The flood of power that comes with embracing one’s agency, often associated in Dickinson’s poems with images of royalty, has the speaker feeling “adequate,” becoming “erect,” and “crowing” like a rooster over his roost—that has to warm any feminist’s heart. And because there is so much celebration in the news this week in 1862 on account of a string of Northern victories, we want to continue the mood of exultation by exploring the theme of “choosing.”

It is not clear how much choice women of Dickinson’s time, place, class and race could exercise in their lives. Within certain realms—the domestic sphere, emotional life, religion—white women of this class had scope for agency, but always granted and surveilled by men. Dickinson’s father was notoriously controlling and supervisory, but so were the gossiping tongues of relatives and neighbors in the small town of Amherst.

Dickinson's room with three portraits
Dickinson's room 

During this year, as she withdrew more and more from activities outside her home and even within it, Dickinson contrived a mental sphere of empowerment for herself by choosing carefully how to live her life and who to allow in it. Her niece Martha, Susan Dickinson’s daughter, recalls a childhood memory of entering Dickinson’s upstairs bedroom with her, and tells how her aunt closed the door behind them, mimed the act of turning a key in the lock and said: “It's just a turn–and freedom, Matty!”

We also wanted an excuse to organize a group of poems around the incomparable poem, “The Soul selects her own Society.” When a version of the poem was published in the first collection of 1890, the editors Mabel Loomis Todd and Thomas Wentworth Higginson gave it the title “Exclusion.” While being “exclusive” sounds discriminating, as we know Dickinson was about people and silly social conventions, that word doesn’t capture the exhilaration of actively “selecting” and “choosing.” We want to explore the differences between s/electing and being s/elected; choosing and being chosen. And in the poems section, we will explore Sharon Cameron’s provocative phrase and title for her book describing Dickinson’s governing method and ethos in her fascicles, “Choosing not Choosing.”

▶ PROMPT 1
Summarize the Dickinson passage in two sentences.
▶ PROMPT 2
Reproduce the Dickinson passage word for word, starting at "The flood of" and ending at "town of Amherst.".
Rely on the Dickinson passage alone.

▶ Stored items
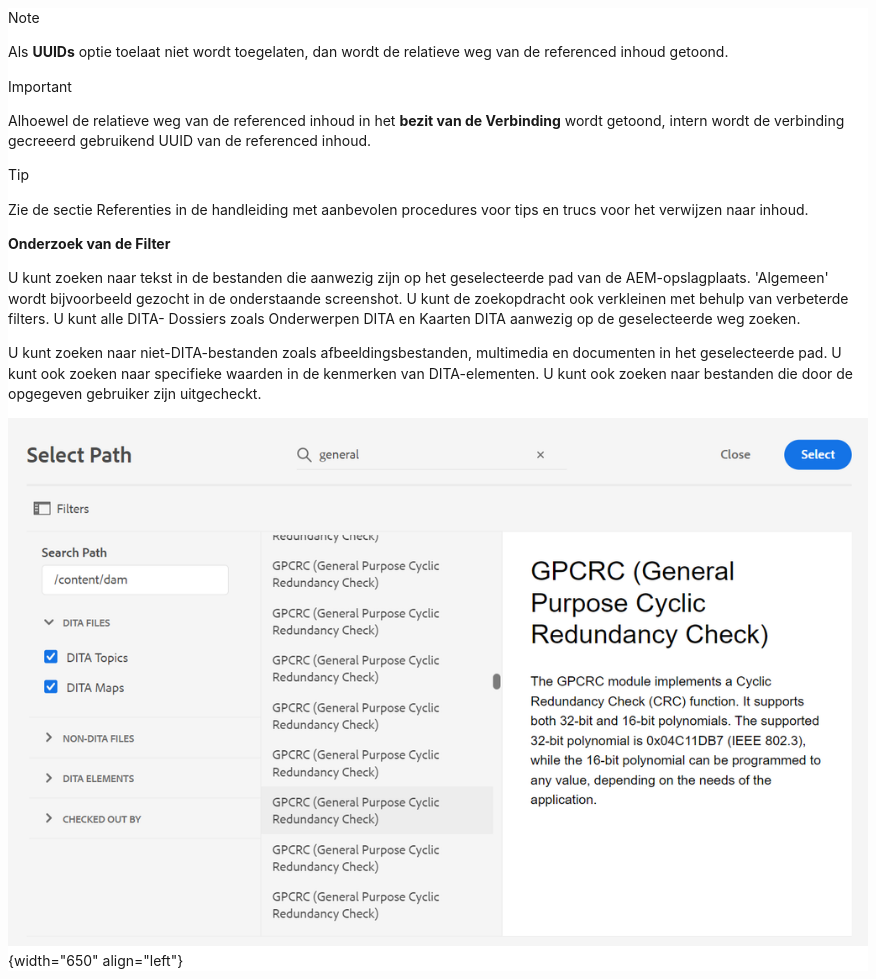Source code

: >[!NOTE]
>
> Als **UUIDs** optie toelaat niet wordt toegelaten, dan wordt de relatieve weg van de referenced inhoud getoond.

>[!IMPORTANT]
>
> Alhoewel de relatieve weg van de referenced inhoud in het **bezit van de Verbinding** wordt getoond, intern wordt de verbinding gecreeerd gebruikend UUID van de referenced inhoud.

>[!TIP]
>
> Zie de sectie Referenties in de handleiding met aanbevolen procedures voor tips en trucs voor het verwijzen naar inhoud.

**Onderzoek van de Filter**

U kunt zoeken naar tekst in de bestanden die aanwezig zijn op het geselecteerde pad van de AEM-opslagplaats. &#39;Algemeen&#39; wordt bijvoorbeeld gezocht in de onderstaande screenshot. U kunt de zoekopdracht ook verkleinen met behulp van verbeterde filters. U kunt alle DITA- Dossiers zoals Onderwerpen DITA en Kaarten DITA aanwezig op de geselecteerde weg zoeken.

U kunt zoeken naar niet-DITA-bestanden zoals afbeeldingsbestanden, multimedia en documenten in het geselecteerde pad. U kunt ook zoeken naar specifieke waarden in de kenmerken van DITA-elementen. U kunt ook zoeken naar bestanden die door de opgegeven gebruiker zijn uitgecheckt.

![](images/reference-search-filters.png){width="650" align="left"}
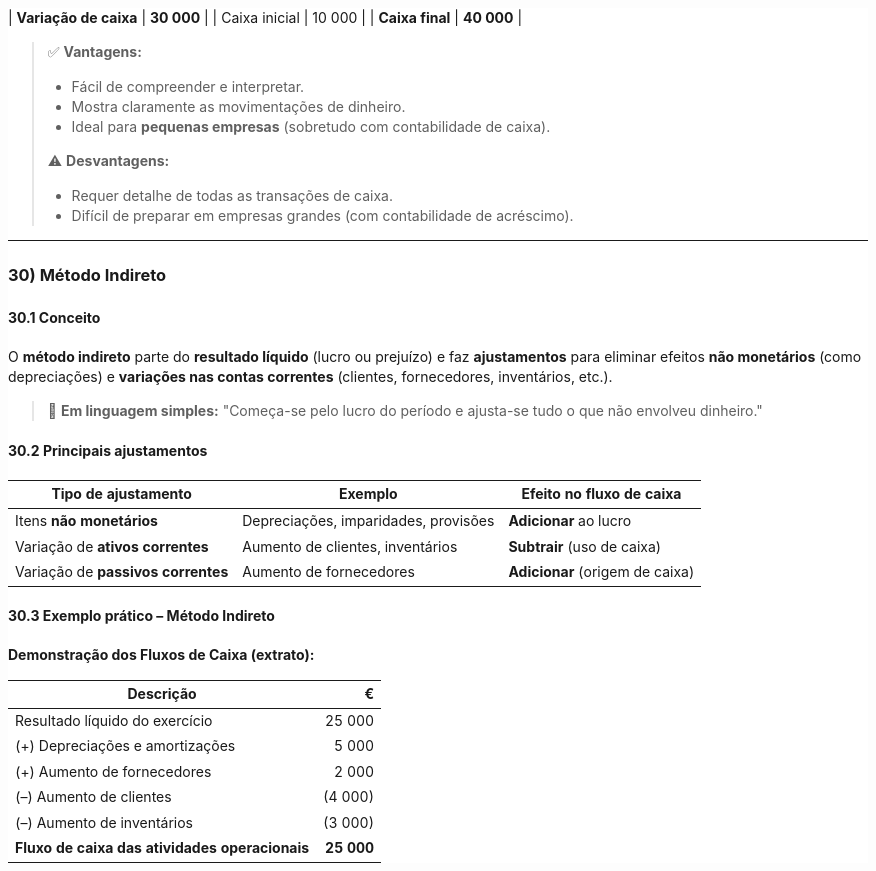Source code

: | **Variação de caixa** | **30 000** |
| Caixa inicial | 10 000 |
| **Caixa final** | **40 000** |

> ✅ **Vantagens:**
> - Fácil de compreender e interpretar.
> - Mostra claramente as movimentações de dinheiro.
> - Ideal para **pequenas empresas** (sobretudo com contabilidade de caixa).
>
> ⚠️ **Desvantagens:**
> - Requer detalhe de todas as transações de caixa.
> - Difícil de preparar em empresas grandes (com contabilidade de acréscimo).

---

### 30) Método Indireto

#### 30.1 Conceito

O **método indireto** parte do **resultado líquido** (lucro ou prejuízo)
e faz **ajustamentos** para eliminar efeitos **não monetários** (como depreciações)
e **variações nas contas correntes** (clientes, fornecedores, inventários, etc.).

> 💬 **Em linguagem simples:**
> "Começa-se pelo lucro do período e ajusta-se tudo o que não envolveu dinheiro."

#### 30.2 Principais ajustamentos

| Tipo de ajustamento | Exemplo | Efeito no fluxo de caixa |
|----------------------|----------|--------------------------|
| Itens **não monetários** | Depreciações, imparidades, provisões | **Adicionar** ao lucro |
| Variação de **ativos correntes** | Aumento de clientes, inventários | **Subtrair** (uso de caixa) |
| Variação de **passivos correntes** | Aumento de fornecedores | **Adicionar** (origem de caixa) |

#### 30.3 Exemplo prático – Método Indireto

**Demonstração dos Fluxos de Caixa (extrato):**

| Descrição | € |
|------------|----:|
| Resultado líquido do exercício | 25 000 |
| (+) Depreciações e amortizações | 5 000 |
| (+) Aumento de fornecedores | 2 000 |
| (–) Aumento de clientes | (4 000) |
| (–) Aumento de inventários | (3 000) |
| **Fluxo de caixa das atividades operacionais** | **25 000** |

▶ ANSWER 1
The Dickinson passage explores the theme of choosing, noting that white women of Dickinson's time and class had some agency in certain realms, but always granted and surveilled by men. It describes how Dickinson, withdrawing from outside activities, created a mental sphere of empowerment by choosing how to live her life and whom to allow in it, and it builds a group of poems around "The Soul selects her own Society," which the 1890 editors titled "Exclusion."

▶ ANSWER 2
The flood of power that comes with embracing one’s agency, often associated in Dickinson’s poems with images of royalty, has the speaker feeling “adequate,” becoming “erect,” and “crowing” like a rooster over his roost—that has to warm any feminist’s heart. And because there is so much celebration in the news this week in 1862 on account of a string of Northern victories, we want to continue the mood of exultation by exploring the theme of “choosing.”

It is not clear how much choice women of Dickinson’s time, place, class and race could exercise in their lives. Within certain realms—the domestic sphere, emotional life, religion—white women of this class had scope for agency, but always granted and surveilled by men. Dickinson’s father was notoriously controlling and supervisory, but so were the gossiping tongues of relatives and neighbors in the small town of Amherst.